Performance
The proxy is on the request hot path. Latency is gated in CI; this page documents the gates and the levers when something is slow.
CI gate
internal/proxy/bench_test.go::TestProxyP99OverheadGate runs on every PR. It sends 200 paired requests (direct upstream vs through proxy with full observer) and asserts the proxy's p99 overhead stays under 50ms.

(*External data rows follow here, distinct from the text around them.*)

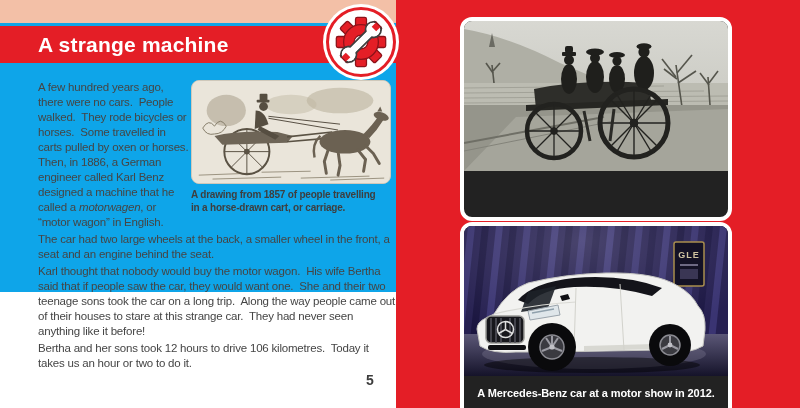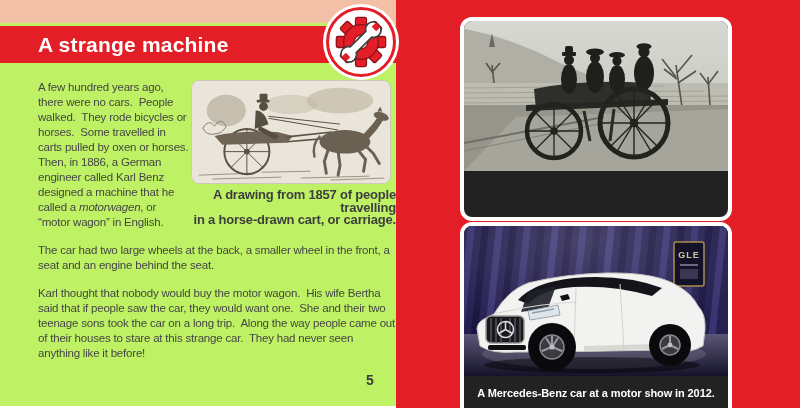--- a/index.html
+++ b/index.html
@@ -8,7 +8,7 @@
   .spread { position:relative; width:800px; height:408px; overflow:hidden; background:#fff; }
 
   
-  .left-page { position:absolute; left:0; top:0; width:400px; height:406px; background:#bef264; }
+  .left-page { position:absolute; left:0; top:0; width:400px; height:292px; background:#0ea5e9; }
   .pink-strip { position:absolute; left:0; top:0; width:396px; height:23px; background:#f3c0a7; }
   .red-bar { position:absolute; left:0; top:26px; width:396px; height:37px; background:#e41e26; }
   .title { position:absolute; left:38px; top:0; height:37px; line-height:37px;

Override the threshold via TOKENOPS_BENCH_P99_MS (CI uses 200ms to absorb noisy runners).
Local benchmarks:
bash
make bench # informational microbenchmarks
make bench-gate # the same threshold check the CI gate runsReference numbers on an Apple M-series laptop:
BenchmarkProxyForwardBaseline 35µs/op (direct upstream)
BenchmarkProxyForward 74µs/op (through proxy, no observer)
BenchmarkProxyForwardObserver 81µs/op (full observer wired)
BenchmarkProxySSE 92µs/op (small SSE stream)Levers when overhead grows
| Symptom | Lever |
|---|---|
Bus dropped count > 0 | Bump events.QueueCapacity |
| Tokenizer dominates flame graph | Disable preflight, rely on response usage |
| Cache hit rate < 5% in workload | Lower TTL or increase MaxEntries |
| OTLP exporter slowing the bus | Move to a local collector with batching |
Optimizer latency budget
Each Pipeline.Run enforces LatencyBudget. Optimizers that would push past the budget are skipped with an attributed event. Default budget is unset (no cap); set per-call when enabling interactive mode on the request hot path.